Trade and investment links between China and Africa are growing, and airlines that transport cargo between the two markets are reaping the benefits.
“Based on Seabury data, air trade from January to June in 2016 was 24% higher than the same period last year, at a total of 62,990 tonnes,” says Ulrich Ogiermann, chief officer of cargo at Qatar Airways. “Import and export activities from China to East Africa have increased tremendously by 70%, and the region has now accounted for half of the total air trade in Africa. Ethiopia is by far the main destination in East Africa, taking up almost two thirds of the trade, followed by Kenya.”
The airline flies to seven destinations in China and 28 in Africa, the latest addition being the Namibian capital Windhoek, which it serves four times a week with a Boeing 787-8. According to Ogiermann, Qatar Airways now brings approximately 2,000 tonnes of bellyhold and freighter cargo capacity into and out of Africa.
Ethiopian Airlines, which has the largest freighter fleet in Africa consisting of two 757-200Fs and six 777Fs, has been experiencing the effects of the increased trade first hand.
“Compared to a similar period last year, this year ET cargo has grown by an average of 40% throughout China,” says Berhanu Kassa, director of global cargo sales at Ethiopian Airlines.
The carrier signed a memorandum of understanding with the Guangdong Airport Authority in September 2016, under which one of the main aims is the promotion and development of cargo between southern China and Africa for an increase in freighter frequencies to Guangzhou.
“Guangzhou is the centre for African business in China, especially commodities,” says Kassa. “The city is known for populating the largest number of African communities compared to any other Chinese city. Ethiopian is the largest African airline with the largest network. Moreover, it is the most golden time for trade between Africa and China because of China’s Belt and Road initiative. Therefore, Guangzhou is a key point for the development of ET cargo at the moment.”
The nature of the links between China and Africa was highlighted by the Chinese president at the sixth triennial Forum on China-Africa Cooperation held in Johannesburg in December 2015.
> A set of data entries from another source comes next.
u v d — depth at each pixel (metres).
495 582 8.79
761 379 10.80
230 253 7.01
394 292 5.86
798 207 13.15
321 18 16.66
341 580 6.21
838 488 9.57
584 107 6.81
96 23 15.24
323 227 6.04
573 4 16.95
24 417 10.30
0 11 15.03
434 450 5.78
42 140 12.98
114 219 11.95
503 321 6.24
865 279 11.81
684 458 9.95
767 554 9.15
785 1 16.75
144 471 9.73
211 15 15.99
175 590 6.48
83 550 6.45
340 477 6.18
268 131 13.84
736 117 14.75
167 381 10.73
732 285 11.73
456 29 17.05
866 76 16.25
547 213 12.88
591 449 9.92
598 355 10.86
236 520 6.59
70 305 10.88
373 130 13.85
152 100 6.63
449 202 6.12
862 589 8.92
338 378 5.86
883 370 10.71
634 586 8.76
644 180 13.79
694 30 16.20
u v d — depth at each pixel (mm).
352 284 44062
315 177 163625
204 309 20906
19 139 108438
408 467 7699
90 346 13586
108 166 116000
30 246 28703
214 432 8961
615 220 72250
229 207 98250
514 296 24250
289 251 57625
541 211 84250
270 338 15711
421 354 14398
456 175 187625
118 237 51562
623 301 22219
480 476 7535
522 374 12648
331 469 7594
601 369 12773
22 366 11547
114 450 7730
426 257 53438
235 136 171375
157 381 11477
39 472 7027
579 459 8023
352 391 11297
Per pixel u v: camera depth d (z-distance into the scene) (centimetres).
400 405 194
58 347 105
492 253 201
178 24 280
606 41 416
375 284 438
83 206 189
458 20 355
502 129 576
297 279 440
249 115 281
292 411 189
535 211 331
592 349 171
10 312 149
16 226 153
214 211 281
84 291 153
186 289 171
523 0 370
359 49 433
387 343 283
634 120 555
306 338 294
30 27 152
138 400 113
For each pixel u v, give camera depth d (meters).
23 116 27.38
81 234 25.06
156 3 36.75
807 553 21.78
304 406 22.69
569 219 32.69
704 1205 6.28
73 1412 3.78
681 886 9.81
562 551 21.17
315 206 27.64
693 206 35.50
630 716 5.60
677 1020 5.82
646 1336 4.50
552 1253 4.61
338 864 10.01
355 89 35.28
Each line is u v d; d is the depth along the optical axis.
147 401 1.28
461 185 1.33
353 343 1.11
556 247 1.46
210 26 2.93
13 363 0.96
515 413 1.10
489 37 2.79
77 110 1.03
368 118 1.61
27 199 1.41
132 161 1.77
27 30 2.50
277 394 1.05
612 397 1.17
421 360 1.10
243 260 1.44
“By the end of 2014, the total stock of Chinese investment in Africa had reached US$101 billion, resulting in more than 3,100 Africa-based enterprises,” said president Xi Jinping. “Two-way trade reached US$221.9 billion in 2014. China has become Africa’s principal cooperation partner in such areas as trade, investment, infrastructural development and economic cooperation parks.”
According to Ogiermann, Africa now imports a wide variety of consumer and capital goods from China such as clothing and accessories, telecommunications equipment, consumer products and household goods.
“Africa’s export is inversely much smaller at only 15%, comparing to the total exports out of China,” he says. “Thus, it is evident that most of the air freight traffic comes from China into African destinations. The commodities out of African countries are mainly perishables such as seafood produce and flowers. Today, Morocco is one of the main exporters, contributing 46% of total African exports.”
Ogiermann adds that Qatar’s top five African destinations with promising import growth are Cairo, Johannesburg, Lagos, Algiers and Entebbe, which account for 77% of the carrier’s total air freight tonnage from China to Africa, transiting via Doha.
Given Ethiopian’s large African network, perhaps it’s not too surprising that a large proportion of the air freight transported by the Addis Ababa-based carrier is ultimately headed elsewhere on the continent.
“In the current year, about 25% of cargo was destined for Ethiopia and the other 75% was in transhipment,” says Kassa. “Major destinations for transhipment include Nigeria, South Africa, Ghana, the Democratic Republic of Congo, Angola, Zambia, Cameron and Zimbabwe.”
As part of an effort to become the leading aviation group in the African market under the company’s Vision 2025 initiative, Ethiopian Airlines is in the process of building a new cargo terminal over two phases, bringing with it a significant boost of the carrier’s handling capabilities.
“Once completed, the €107 million (US$111 million) cargo terminal expansion project will have a capacity of 1.2 million tonnes per annum and it will be the largest transhipment terminal in Africa,” says Kassa. “Now, 80% of the first phase has already been completed.”
Going forward, Ogiermann has high hopes for Lagos, Nairobi and Johannesburg in Africa.
“These are the major cities that remain robust and investors are prospering in the retail, financial services, technology and construction sectors,” he says. “To date, Nigeria’s export has increased by 50% and Hong Kong tops its trade partner chart. South Africa and Kenya continue to be strong exporters of machinery parts, automotive products and perishables. Our QR Fresh solution designed for climate-controlled cargo has been prevalent in these markets.”
Ogiermann adds that, although trade in the intra-Asia market is expected to grow faster than any other region, Qatar Airways’ African network is equally important and will complement the carrier’s expansion in mainland China and Southeast Asia.
“Rapid urbanization has made Africa a market of global scale as its population is expected to double over the next 25 years, the fastest growth rate of any continent,” he says. “With vast enhancements in its infrastructure and communication as well as further promotions on intra-Africa and international trade, we believe Qatar Airways Cargo will continue to invest and expand as a prominent international air cargo player in the region.”